Dalam Rapat Paripurna Ke-45 DPRD Kaltim, Fraksi PDIP menilai situasi fiskal tahun 2026 harus ditangani dengan kehati-hatian, mengingat penurunan Pendapatan Transfer Pusat (PTP) dari pemerintah pusat terjadi sangat signifikan.
Sehingga seluruh kebijakan anggaran wajib disusun secara realistis dan berpihak pada masyarakat.
PTP semula sekitar Rp9,33 triliun berkurang menjadi Rp6,19 triliun atau 66,39 persen, sehingga hanya tersisa Rp3,13 triliun.
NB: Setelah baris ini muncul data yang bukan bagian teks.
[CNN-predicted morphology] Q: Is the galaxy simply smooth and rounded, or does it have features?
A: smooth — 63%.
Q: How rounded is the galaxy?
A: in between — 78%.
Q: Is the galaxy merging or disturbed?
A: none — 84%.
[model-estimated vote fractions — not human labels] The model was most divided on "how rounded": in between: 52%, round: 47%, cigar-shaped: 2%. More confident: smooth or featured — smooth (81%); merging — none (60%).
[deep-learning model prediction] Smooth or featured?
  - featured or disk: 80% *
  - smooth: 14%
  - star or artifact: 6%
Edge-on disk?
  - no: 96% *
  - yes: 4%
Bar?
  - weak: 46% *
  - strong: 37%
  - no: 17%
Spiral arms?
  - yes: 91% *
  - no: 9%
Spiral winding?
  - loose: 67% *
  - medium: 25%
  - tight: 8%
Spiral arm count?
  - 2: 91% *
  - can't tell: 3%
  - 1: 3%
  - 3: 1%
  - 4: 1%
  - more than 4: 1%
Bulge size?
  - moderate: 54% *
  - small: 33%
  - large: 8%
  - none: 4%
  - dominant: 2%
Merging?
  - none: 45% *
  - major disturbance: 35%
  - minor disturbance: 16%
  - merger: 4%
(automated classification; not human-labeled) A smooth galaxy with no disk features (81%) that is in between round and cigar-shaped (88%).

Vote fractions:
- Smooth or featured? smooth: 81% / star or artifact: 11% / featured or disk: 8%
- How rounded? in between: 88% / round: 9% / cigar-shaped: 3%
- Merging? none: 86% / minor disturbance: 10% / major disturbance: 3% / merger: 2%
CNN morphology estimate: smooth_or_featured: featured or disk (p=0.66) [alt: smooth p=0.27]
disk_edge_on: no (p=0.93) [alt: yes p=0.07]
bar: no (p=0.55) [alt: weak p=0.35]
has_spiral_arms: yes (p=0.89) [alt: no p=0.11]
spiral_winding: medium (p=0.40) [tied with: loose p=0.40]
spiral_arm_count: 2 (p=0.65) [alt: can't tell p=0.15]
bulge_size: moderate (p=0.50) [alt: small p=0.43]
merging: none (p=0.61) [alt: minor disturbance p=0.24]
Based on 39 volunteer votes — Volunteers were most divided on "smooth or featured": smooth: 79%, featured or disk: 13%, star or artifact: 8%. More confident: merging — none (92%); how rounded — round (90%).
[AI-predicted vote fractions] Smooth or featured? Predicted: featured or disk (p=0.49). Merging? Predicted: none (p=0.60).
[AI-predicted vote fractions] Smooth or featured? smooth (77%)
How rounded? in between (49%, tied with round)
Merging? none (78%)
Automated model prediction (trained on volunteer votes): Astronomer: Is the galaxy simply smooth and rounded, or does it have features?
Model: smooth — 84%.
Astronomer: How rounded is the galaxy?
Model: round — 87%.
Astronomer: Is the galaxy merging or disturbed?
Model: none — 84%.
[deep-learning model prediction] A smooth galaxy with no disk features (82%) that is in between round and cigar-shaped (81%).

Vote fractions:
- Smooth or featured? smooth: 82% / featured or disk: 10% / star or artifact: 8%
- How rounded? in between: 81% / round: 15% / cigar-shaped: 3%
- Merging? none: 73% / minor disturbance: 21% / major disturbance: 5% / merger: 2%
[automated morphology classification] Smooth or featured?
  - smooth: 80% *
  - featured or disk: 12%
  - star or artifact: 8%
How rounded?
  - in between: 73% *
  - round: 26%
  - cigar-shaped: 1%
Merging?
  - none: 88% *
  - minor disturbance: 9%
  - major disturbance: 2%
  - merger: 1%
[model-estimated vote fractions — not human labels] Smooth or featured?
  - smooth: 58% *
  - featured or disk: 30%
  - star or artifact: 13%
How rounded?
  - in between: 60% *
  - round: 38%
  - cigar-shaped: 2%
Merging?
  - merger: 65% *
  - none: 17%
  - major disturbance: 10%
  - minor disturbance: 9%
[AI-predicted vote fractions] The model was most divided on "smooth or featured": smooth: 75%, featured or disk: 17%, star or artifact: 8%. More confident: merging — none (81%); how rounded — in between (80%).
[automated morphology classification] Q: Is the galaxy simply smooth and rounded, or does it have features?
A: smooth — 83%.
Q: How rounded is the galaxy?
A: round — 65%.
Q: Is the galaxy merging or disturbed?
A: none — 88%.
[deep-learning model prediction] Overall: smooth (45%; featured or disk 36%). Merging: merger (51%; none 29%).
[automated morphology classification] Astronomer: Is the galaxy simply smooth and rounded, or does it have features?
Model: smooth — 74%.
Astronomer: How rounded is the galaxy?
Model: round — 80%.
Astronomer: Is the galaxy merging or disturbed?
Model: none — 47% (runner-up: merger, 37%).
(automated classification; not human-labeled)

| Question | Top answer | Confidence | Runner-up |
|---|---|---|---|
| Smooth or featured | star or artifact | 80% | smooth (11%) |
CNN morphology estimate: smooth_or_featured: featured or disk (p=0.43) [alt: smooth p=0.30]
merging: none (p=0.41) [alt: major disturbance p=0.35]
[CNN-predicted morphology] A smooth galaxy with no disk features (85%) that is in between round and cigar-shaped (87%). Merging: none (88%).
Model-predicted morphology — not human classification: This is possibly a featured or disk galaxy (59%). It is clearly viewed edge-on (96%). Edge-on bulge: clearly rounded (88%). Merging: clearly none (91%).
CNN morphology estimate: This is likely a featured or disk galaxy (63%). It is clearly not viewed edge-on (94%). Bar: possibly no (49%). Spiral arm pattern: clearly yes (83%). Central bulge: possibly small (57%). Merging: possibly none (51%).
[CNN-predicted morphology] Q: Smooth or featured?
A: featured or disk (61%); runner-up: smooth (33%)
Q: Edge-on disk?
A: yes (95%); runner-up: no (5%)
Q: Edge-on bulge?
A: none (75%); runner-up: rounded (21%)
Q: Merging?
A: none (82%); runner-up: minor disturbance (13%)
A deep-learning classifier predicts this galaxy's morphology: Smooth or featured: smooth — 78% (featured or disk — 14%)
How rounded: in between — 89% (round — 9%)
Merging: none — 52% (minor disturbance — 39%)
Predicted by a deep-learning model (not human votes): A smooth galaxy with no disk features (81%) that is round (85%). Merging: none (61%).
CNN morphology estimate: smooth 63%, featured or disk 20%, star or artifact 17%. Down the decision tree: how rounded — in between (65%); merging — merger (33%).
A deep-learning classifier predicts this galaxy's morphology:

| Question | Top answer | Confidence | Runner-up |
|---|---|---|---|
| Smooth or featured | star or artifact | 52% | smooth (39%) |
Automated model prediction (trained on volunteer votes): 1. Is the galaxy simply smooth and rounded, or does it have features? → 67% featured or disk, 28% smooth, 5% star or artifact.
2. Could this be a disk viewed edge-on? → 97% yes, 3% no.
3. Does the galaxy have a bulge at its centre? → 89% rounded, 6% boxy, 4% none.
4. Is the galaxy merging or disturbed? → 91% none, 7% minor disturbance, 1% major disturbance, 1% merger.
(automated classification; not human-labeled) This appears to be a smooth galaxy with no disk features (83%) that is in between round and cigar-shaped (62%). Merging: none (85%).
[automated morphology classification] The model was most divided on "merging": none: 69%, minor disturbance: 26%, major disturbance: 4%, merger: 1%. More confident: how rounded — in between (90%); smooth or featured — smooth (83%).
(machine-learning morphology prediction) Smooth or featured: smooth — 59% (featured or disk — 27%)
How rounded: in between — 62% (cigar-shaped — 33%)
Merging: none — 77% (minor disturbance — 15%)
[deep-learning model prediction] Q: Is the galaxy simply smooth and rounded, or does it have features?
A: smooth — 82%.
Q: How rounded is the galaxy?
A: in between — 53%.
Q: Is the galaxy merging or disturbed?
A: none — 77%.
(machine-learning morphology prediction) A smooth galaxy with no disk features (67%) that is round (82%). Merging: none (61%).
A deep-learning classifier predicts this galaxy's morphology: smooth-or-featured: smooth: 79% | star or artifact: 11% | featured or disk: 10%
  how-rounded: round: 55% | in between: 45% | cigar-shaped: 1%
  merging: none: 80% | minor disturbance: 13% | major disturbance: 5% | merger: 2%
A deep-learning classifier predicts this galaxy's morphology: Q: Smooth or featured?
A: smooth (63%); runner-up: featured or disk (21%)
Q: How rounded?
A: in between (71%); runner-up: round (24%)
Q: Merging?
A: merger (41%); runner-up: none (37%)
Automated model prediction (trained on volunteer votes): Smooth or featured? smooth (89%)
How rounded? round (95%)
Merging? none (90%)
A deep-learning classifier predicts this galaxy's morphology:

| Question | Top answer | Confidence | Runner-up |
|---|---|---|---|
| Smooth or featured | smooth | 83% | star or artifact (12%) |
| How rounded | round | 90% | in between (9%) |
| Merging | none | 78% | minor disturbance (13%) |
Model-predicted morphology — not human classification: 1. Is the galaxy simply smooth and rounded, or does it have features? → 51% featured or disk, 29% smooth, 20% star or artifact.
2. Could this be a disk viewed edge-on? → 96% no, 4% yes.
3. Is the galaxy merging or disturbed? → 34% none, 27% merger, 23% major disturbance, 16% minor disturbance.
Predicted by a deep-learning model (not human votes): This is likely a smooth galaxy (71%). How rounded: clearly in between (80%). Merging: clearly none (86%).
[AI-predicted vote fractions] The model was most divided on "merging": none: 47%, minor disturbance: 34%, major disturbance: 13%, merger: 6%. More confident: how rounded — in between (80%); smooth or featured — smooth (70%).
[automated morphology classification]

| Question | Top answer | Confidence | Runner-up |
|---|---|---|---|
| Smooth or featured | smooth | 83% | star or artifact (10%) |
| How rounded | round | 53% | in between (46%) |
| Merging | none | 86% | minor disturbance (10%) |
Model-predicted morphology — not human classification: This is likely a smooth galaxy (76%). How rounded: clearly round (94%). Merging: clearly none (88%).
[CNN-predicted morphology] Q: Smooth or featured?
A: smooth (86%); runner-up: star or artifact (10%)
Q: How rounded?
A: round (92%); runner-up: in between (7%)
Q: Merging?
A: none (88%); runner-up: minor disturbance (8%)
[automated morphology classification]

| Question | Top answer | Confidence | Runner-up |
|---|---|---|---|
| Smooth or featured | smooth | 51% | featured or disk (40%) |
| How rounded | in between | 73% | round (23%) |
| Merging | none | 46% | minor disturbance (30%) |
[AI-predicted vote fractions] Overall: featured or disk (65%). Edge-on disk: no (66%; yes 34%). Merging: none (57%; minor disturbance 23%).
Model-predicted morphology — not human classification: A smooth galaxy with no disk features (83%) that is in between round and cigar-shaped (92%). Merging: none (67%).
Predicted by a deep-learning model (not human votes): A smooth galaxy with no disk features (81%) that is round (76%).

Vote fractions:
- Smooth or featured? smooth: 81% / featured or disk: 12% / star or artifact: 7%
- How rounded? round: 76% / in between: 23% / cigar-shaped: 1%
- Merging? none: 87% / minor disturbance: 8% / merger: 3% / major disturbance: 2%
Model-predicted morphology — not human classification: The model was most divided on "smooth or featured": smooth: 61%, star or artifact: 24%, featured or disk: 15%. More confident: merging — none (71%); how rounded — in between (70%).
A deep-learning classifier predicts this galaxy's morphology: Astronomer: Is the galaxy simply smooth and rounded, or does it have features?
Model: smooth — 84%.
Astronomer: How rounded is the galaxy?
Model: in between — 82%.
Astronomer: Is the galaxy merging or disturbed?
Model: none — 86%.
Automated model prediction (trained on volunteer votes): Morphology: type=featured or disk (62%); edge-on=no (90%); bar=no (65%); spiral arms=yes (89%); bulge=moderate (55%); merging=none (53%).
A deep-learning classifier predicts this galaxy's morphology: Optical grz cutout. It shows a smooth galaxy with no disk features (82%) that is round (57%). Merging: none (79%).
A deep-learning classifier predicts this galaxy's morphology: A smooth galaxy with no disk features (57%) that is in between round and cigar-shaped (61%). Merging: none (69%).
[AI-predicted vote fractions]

Kondisi ini menuntut langkah berani sekaligus terukur dalam menjaga ruang fiskal daerah.
Pada sisi belanja Fraksi PDIP menilai pemangkasan belanja nonprioritas menjadi langkah yang tepat, namun tetap memerlukan penjelasan rinci mengenai strategi belanja modal terutama pada sektor infrastruktur strategis seperti jalan logistik kesehatan perikanan dan perkebunan.
“Belanja modal harus diarahkan pada sektor berdaya ungkit tinggi dengan indikator kinerja yang jelas dan terukur agar manfaatnya dapat dirasakan masyarakat secara langsung,” ujar Juru Bicara Fraksi PDIP DPRD Kalimantan Timur Sugiyono, di Gedung B DPRD Kaltim.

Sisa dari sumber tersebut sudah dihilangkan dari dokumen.